Os construtores de gôndolas praticam por anos antes de começarem a construir barcos feitos sob medida para o peso do gondoleiro.
“Em 1970, comecei a trabalhar e em 1994 fiz minha primeira gôndola sozinho”, diz Tramonti, ao lado de um exemplar reluzente do barco de 500 quilos de peso e 11,1 metros de comprimento.
Tramontin diz que constrói gôndolas respeitando em 60% os métodos antigos, mas que utiliza madeira cortada a máquina em algumas porções e uma espécie de compensado para a base lisa do barco.

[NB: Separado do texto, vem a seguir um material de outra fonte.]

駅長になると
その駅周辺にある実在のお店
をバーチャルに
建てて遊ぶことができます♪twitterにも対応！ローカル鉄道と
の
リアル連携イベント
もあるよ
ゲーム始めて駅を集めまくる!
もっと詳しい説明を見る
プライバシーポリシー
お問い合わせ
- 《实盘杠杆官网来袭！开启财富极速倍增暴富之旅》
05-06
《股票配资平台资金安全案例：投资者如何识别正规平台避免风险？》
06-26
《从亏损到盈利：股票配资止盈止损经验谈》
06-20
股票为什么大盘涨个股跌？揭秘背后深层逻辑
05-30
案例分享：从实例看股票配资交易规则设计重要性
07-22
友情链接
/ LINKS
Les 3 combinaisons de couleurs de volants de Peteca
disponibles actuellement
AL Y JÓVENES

Camadas de verniz preto são aplicadas sobre toda a estrutura, mas a ornamentação é limitada desde que um doge, o nome tradicional dos governantes da cidade, decretou no século 18 que as gôndolas estavam enfeitadas demais.
As suntuosas “felze”, pequenas cabines construídas no convés para proteger passageiros contra a chuva e olhares curiosos, foram removidas.
A PERDA DE UMA CULTURA
“Trabalho ao velho estilo. Tudo é feito à mão”, diz Lorenzo Della Toffola, 48, um construtor de gôndolas que estava cinzelando um exemplar semiconstruído no squero San Trovaso, no bairro veneziano de Dorsoduro, que produz uma ou duas embarcações do tipo a cada ano, usando as técnicas do passado.

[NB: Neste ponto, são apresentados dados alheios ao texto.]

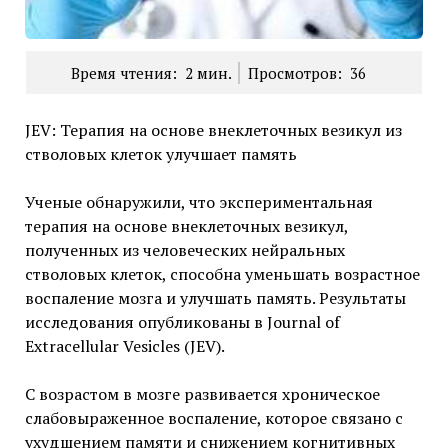
Время чтения:
2
мин.
Просмотров:
36
JEV: Терапия на основе внеклеточных везикул из
стволовых клеток улучшает память
Ученые обнаружили, что экспериментальная
терапия на основе внеклеточных везикул,
полученных из человеческих нейральных
стволовых клеток, способна уменьшать возрастное
воспаление мозга и улучшать память. Результаты
исследования опубликованы в Journal of
Extracellular Vesicles (JEV).
С возрастом в мозге развивается хроническое
слабовыраженное воспаление, которое связано с
ухудшением памяти и снижением когнитивных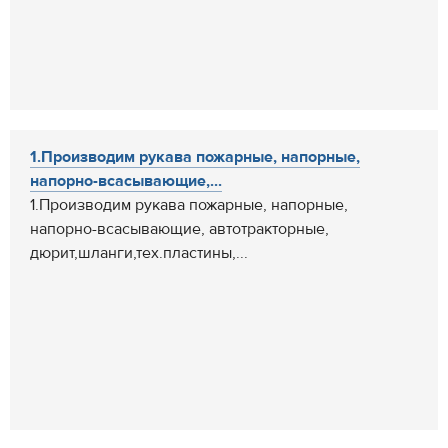
1.Производим рукава пожарные, напорные,
напорно-всасывающие,...
1.Производим рукава пожарные, напорные,
напорно-всасывающие, автотракторные,
дюрит,шланги,тех.пластины,...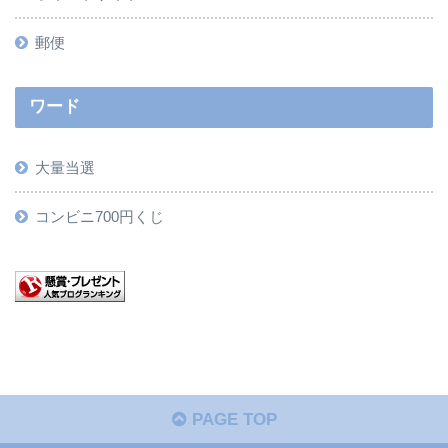
郵便
ワード
大量当選
コンビニ700円くじ
PAGE TOP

Os traços característicos que sobrevivem nos modelos contemporâneos, como a placa de metal curvo na proa e o apoio de remo de madeira talhada conhecido como “forcola”, são obras dos poucos artesãos especializado que ainda restam no ramo.

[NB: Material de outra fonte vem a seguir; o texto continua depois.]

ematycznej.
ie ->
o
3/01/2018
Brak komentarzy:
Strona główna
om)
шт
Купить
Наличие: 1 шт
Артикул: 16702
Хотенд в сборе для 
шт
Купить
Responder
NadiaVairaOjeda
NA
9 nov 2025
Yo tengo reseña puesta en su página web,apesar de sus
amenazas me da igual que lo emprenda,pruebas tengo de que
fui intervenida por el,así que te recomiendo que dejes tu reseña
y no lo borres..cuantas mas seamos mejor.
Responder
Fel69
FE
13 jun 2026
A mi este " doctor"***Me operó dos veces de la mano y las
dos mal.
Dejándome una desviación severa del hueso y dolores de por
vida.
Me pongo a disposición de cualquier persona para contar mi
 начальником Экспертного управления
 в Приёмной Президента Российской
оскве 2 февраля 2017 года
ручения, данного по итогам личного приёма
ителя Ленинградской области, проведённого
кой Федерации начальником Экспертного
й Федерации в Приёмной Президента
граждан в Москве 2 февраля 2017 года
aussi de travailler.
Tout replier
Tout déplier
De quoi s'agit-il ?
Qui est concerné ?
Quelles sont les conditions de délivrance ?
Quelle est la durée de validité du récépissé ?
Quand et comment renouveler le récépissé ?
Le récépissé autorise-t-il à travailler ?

“Era um trabalho que no passado muita gente fazia, em dezenas de oficinas espalhadas pela cidade”, diz Saverio Pastor, fabricante de remos e apoios para remos, enquanto ele e seu funcionário Pietro serram um pedaço de nogueira usando uma serra manual dupla.
“No passado, todo mundo sabia remar, mas hoje pouca gente precisa de remos”, diz Pastor, meneando a cabeça. “É uma cultura de mil anos que está sendo perdida”.
A arte que cerca as gôndolas deve ser preservada apesar das mudanças de comportamento, diz Giorgio Orsoni, prefeito de Veneza.
“A gôndola é um dos símbolos da cidade, e portanto é claro que teremos de realizar todos os esforços possíveis para salvaguardá-la, e com ela também a profissão, as técnicas associadas”.
Os apoios de remos de Pastor também são adquiridos como objetos de decoração, custando até mil euros (US$ 1,4 mil), mais impostos.
Os gondoleiros precisam ter uma gôndola para obter uma licença, e por isso muitos deles contornam a despesa no começo de suas carreiras comprando um barco usado, e só mais tarde financiam um barco novo via banco.
“É como quando um motorista compra um táxi”, diz Aldo Reato, presidente da Ente Gondola.
Muitos gondoleiros – uma profissão predominantemente masculina – herdam o negócio de seus pais, e não demoram a apontar para a conexão entre seu trabalho e a vida da cidade.
“É preciso transmitir aos turistas o amor que você sente por Veneza”, diz o gondoleiro Stefano Bertaggio, 47.
Às vezes o gondoleiro faz seu trabalho tão bem que o turista decide que é hora de realizar o maior dos gestos românticos.
“Uma vez eu estava levando um casal de mexicanos e os pais da moça na gôndola”, diz Bertaggio. “O rapaz pediu a moça em casamento e todos ficaram tão comovidos que precisei pedir auxílio a um amigo para ajudá-los a sair do barco no final do passeio”.